А разве забудут игарчане, как по всем деревням и городам Советского Союза школьники собирали книги для ребят-заполярников. Из этих книг была составлена одна из первых и богатейших библиотек города. А доброго дедушку Максимыча, прекрасного друга — Горького, принявшего активнейшее участие в работе над книгой «Мы из Игарки», разве забудут? Нет, конечно, нет, никогда не забудут наших прекрасных друзей из всех краев страны. Они, эти друзья, искренне удивлялись тому, что вот живут ребята в Заполярье, учатся, помогают взрослым, они даже восхищались нами…
Я говорю «нами» потому, что и я жил и учился в те годы в Игарке. И сейчас, когда оглядываешься назад, многое кажется действительно достойным удивления.
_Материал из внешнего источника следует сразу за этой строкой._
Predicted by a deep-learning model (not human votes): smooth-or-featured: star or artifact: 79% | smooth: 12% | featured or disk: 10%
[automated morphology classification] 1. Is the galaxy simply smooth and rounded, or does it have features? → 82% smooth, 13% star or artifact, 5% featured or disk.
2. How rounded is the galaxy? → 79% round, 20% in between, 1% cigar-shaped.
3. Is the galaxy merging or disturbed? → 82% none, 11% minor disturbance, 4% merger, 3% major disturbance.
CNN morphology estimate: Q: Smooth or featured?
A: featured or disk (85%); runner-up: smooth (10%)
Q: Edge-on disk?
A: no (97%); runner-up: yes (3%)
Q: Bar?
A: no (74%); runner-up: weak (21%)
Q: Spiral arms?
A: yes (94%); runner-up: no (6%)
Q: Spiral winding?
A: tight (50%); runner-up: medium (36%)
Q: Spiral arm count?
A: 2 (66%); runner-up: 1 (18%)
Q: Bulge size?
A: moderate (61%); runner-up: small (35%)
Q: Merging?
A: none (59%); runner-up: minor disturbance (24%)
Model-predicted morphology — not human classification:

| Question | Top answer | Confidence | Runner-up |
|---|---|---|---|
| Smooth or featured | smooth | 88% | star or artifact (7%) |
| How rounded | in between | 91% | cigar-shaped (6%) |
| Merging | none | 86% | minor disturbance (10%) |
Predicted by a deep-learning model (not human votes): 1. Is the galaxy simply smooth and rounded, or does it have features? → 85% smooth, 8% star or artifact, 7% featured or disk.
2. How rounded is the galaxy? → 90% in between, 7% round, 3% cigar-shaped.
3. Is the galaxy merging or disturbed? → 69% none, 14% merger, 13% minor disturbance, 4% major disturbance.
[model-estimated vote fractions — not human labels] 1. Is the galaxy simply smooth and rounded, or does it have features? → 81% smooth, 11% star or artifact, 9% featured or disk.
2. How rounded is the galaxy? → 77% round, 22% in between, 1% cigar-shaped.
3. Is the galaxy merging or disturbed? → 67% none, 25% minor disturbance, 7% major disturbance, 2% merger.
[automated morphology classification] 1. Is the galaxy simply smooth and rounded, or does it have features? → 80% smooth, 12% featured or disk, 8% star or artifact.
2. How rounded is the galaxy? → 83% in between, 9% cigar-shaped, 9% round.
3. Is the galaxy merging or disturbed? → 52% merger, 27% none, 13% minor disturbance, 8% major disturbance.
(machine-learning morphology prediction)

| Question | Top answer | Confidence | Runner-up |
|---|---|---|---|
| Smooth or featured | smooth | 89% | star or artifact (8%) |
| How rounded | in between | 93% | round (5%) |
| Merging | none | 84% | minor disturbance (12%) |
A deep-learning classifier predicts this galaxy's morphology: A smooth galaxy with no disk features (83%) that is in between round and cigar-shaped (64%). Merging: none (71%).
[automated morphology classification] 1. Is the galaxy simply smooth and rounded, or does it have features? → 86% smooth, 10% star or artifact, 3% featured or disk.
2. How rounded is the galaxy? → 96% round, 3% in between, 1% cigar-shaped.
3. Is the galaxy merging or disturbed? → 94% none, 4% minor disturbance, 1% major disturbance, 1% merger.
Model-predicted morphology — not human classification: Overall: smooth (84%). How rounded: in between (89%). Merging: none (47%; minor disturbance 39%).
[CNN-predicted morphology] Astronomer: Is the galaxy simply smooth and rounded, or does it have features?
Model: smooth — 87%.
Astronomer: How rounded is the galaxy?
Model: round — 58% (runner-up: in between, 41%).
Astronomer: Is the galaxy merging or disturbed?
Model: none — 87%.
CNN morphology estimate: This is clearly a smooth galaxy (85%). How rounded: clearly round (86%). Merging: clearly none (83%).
Но я буду говорить о другом. Об Игарке знали в нашей стране все. А вот о том, что была в Игарке школа № 12, мало кто знает. Ее помним мы, воспитанники этой школы, как, впрочем, помнит всякий свою родную школу. Но о том, что в этой школе был отчаянный класс 5-й «Б», помнят уже совсем немногие.
Двенадцатая школа стояла тогда на окраине города, над Медвежьим логом, за которым располагалась лесобиржа. 5-й «Б» был крайним по коридору. Из него на перемену не выходили, а вылетали с шумом, гамом, рыком и воплями ребятишки. Многие учителя на этот класс, что называется, рукой махнули и считали несчастьем великим вести в нем работу. Анна Матвеевна Фишер, добрейшая и терпеливейшая учительница немецкого языка, так прямо и заявила однажды: «Класс никс гут, я отказуюсь в нем трудица». Но «трудица» Анне Матвеевне все-таки пришлось, ибо, если мне не изменяет память, в ту пору на всю Игарку было два или три преподавателя немецкого языка.
Вот в этом-то классе появился однажды высокий черноволосый человек, еще довольно молодой, порывистый, в очках с выпуклыми стеклами. Он кинул на стол журнал, потер очки, близоруко сощурясь, оглядел нас и представился:
— Рождественский моя фамилия, Рождественский Игнатий Дмитриевич, буду учить вас русскому и литературе.
Я сидел на последней парте возле печки-«голландки» с закадычным другом Мишкой Шломовым. Сидели мы за этой партой уже второй год и развлекались как умели. Мишка шепнул мне:
— Смотри-ка, Витька, учитель-то ни шиша не видит, будем курить за печкой и вопшэ веселиться.
Для начала Мишка дал щелчок впереди сидящему большеголовому мальчишке, которого мы прозвали Глобусом. Потом Мишка спустил тому же Глобусу льдинку за воротник, и тот тоненько заскулил.